High levels of IL-1 are formed during the first phase of immune complex arthritis (ICA). Neutralization of either IL-1 alpha or beta with specific polyclonal antibodies resulted only in partial blocking, whereas a combination fully blocked inhibition of proteoglycan synthesis. Full blocking was also found after systemic treatment with high amounts of IL-1 receptor antagonist (1.2 mg/day during 3 days). Influx of cells was also significantly reduced both in the anti-IL-1 as well as in the IL-1ra treated groups. Whether infiltrating cells are involved in inhibition of proteoglycan synthesis was further investigated in neutropenic mice. Significantly higher levels of IL-1 were found in arthritic joints of neutropenic compared with control mice. Suppression of proteoglycan synthesis was similar in arthritic knee joints of normal and neutropenic mice. However, only minor proteoglycan degradation was found in the latter. TNF-alpha was undetectable in the bioassay in early ICA and neutralization of TNF-alpha did not change either swelling, cell influx, proteoglycan synthesis or proteoglycan degradation.
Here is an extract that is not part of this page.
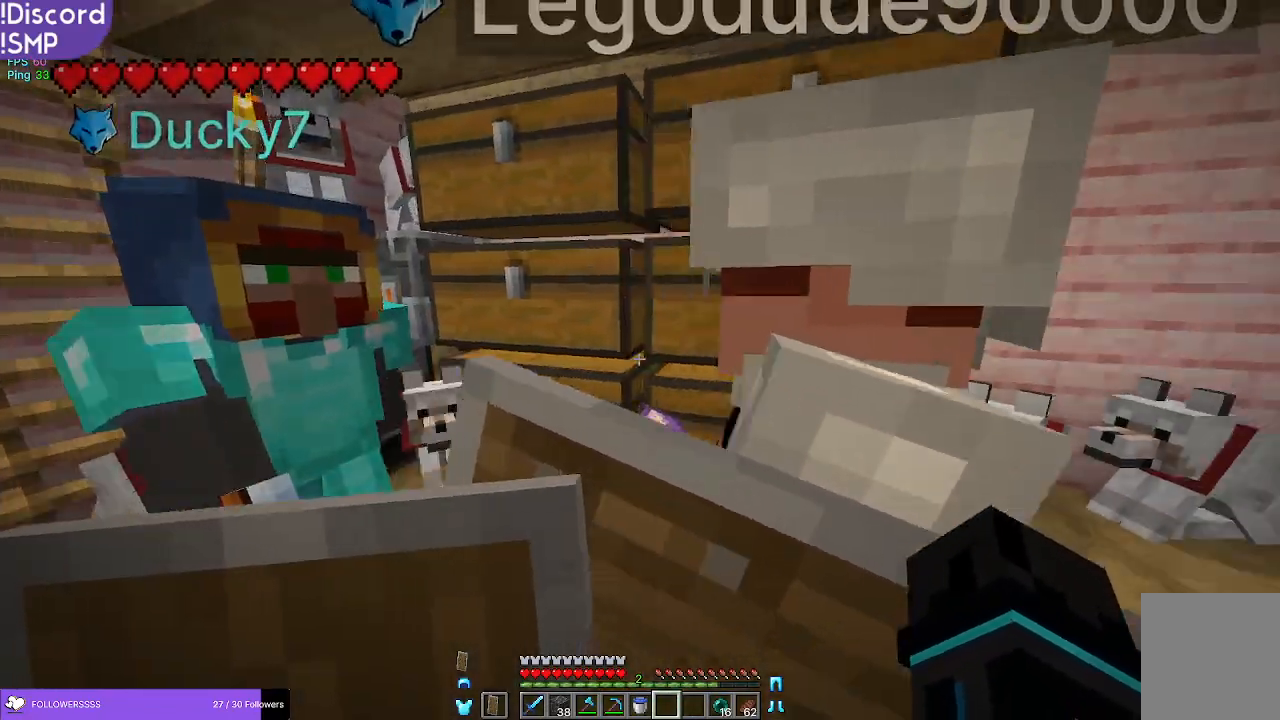
{"keys": [], "mouse": [], "events": [[150, "a", "up"]]}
Local production of IL-1 in ICA in knee joints seems directly responsible for inhibition of proteoglycan synthesis. A direct role of IL-1 in proteoglycan loss is unlikely, but indirectly IL-1 may be involved in proteoglycan breakdown by attracting inflammatory leukocytes and activating synovial cells. TNF-alpha seemed to have no effect on either cell influx, proteoglycan synthesis or proteoglycan degradation in this model.
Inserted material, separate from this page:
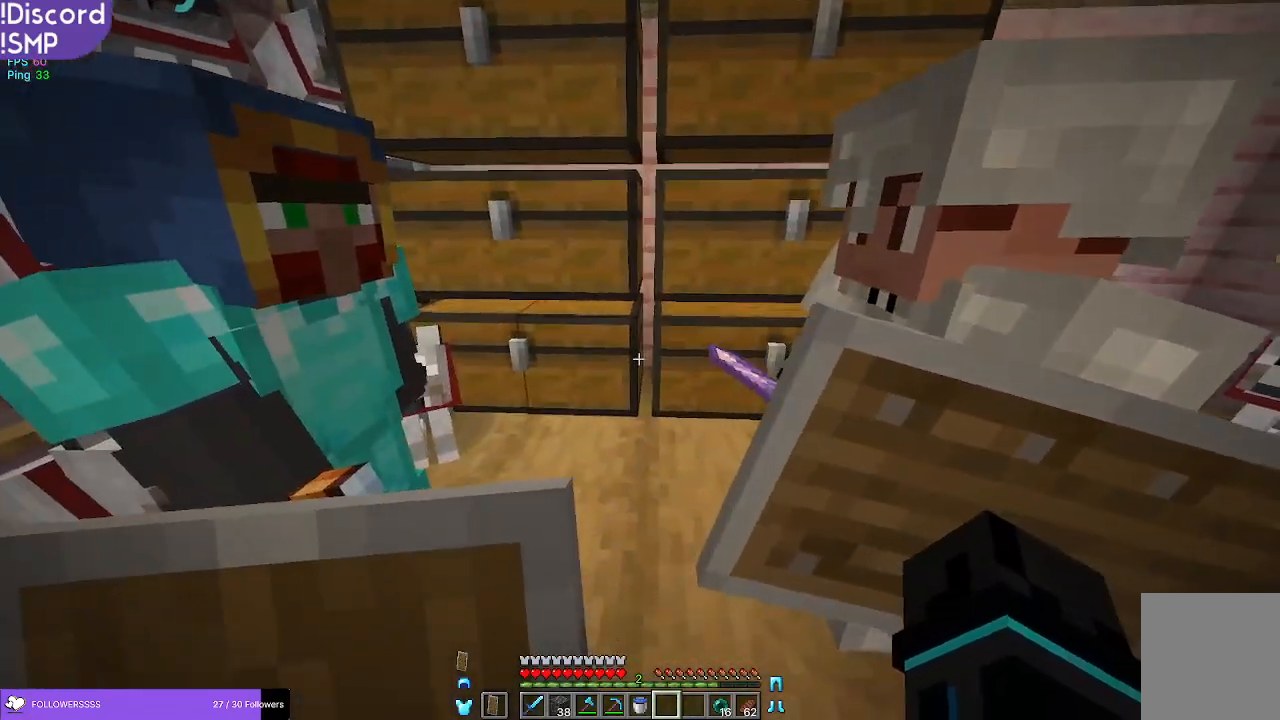
{"keys": [], "mouse": [], "events": []}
确定白细胞介素-1α和β(IL-1α、β)以及肿瘤坏死因子-α(TNF-α)对小鼠早期免疫复合物关节炎(ICA)中蛋白聚糖合成抑制和蛋白聚糖降解的调节作用。
在关节炎早期阶段,分别使用细胞因子特异性生物测定法(NOB.1 EL-4和L929测定法)测量IL-1和TNF。通过在早期关节炎期间静脉注射抗IL-1特异性抗体或通过渗透泵腹腔注射IL-1受体拮抗剂(IL-1ra)来中和形成的IL-1,研究IL-1对蛋白聚糖合成的影响。通过给予针对小鼠TNF-α的单克隆抗体来中和TNF-α。通过摄取来自发炎和对照非发炎膝关节的髌骨中的35S-硫酸盐来离体测量蛋白聚糖的合成。通过放射自显影研究35S-硫酸盐标记的蛋白聚糖在体内的形成。通过在关节炎诱导前用35S-硫酸盐在体内标记髌骨来测量蛋白聚糖的降解。
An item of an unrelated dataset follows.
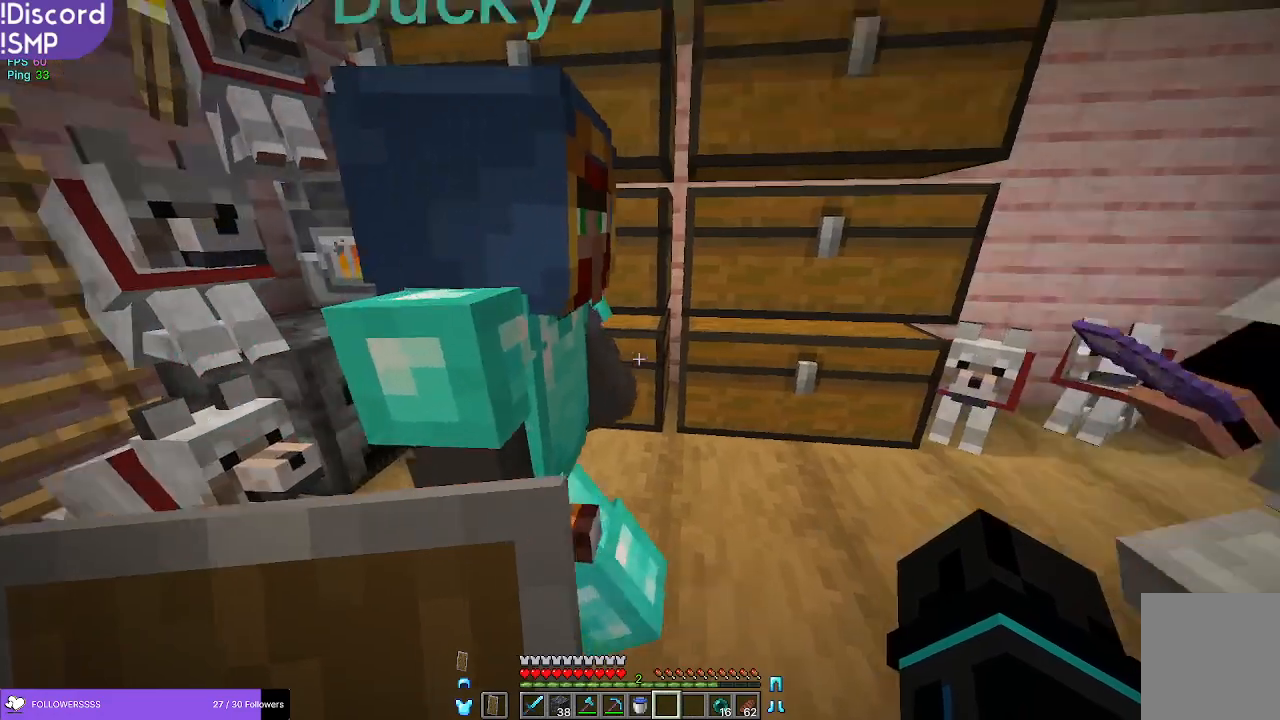
{"keys": [], "mouse": [], "events": []}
在免疫复合物关节炎(ICA)的第一阶段形成高水平的IL-1。用特异性多克隆抗体中和IL-1α或β仅导致部分阻断,而联合使用则完全阻断蛋白聚糖合成的抑制。在用大量IL-1受体拮抗剂进行全身治疗后(3天内每天1.2毫克)也发现了完全阻断。在抗IL-1以及IL-1ra治疗组中,细胞流入也显著减少。在中性粒细胞减少的小鼠中进一步研究了浸润细胞是否参与蛋白聚糖合成的抑制。与对照小鼠相比,中性粒细胞减少的关节炎关节中发现IL-1水平显著更高。正常和中性粒细胞减少的小鼠的关节炎膝关节中蛋白聚糖合成的抑制相似。然而,在后者中仅发现少量蛋白聚糖降解。在早期ICA的生物测定中未检测到TNF-α,并且TNF-α的中和并未改变肿胀、细胞流入、蛋白聚糖合成或蛋白聚糖降解。
膝关节ICA中IL-1的局部产生似乎直接导致蛋白聚糖合成的抑制。IL-1在蛋白聚糖丢失中不太可能起直接作用,但IL-1可能通过吸引炎性白细胞和激活滑膜细胞间接参与蛋白聚糖的分解。在该模型中,TNF-α似乎对细胞流入、蛋白聚糖合成或蛋白聚糖降解均无影响。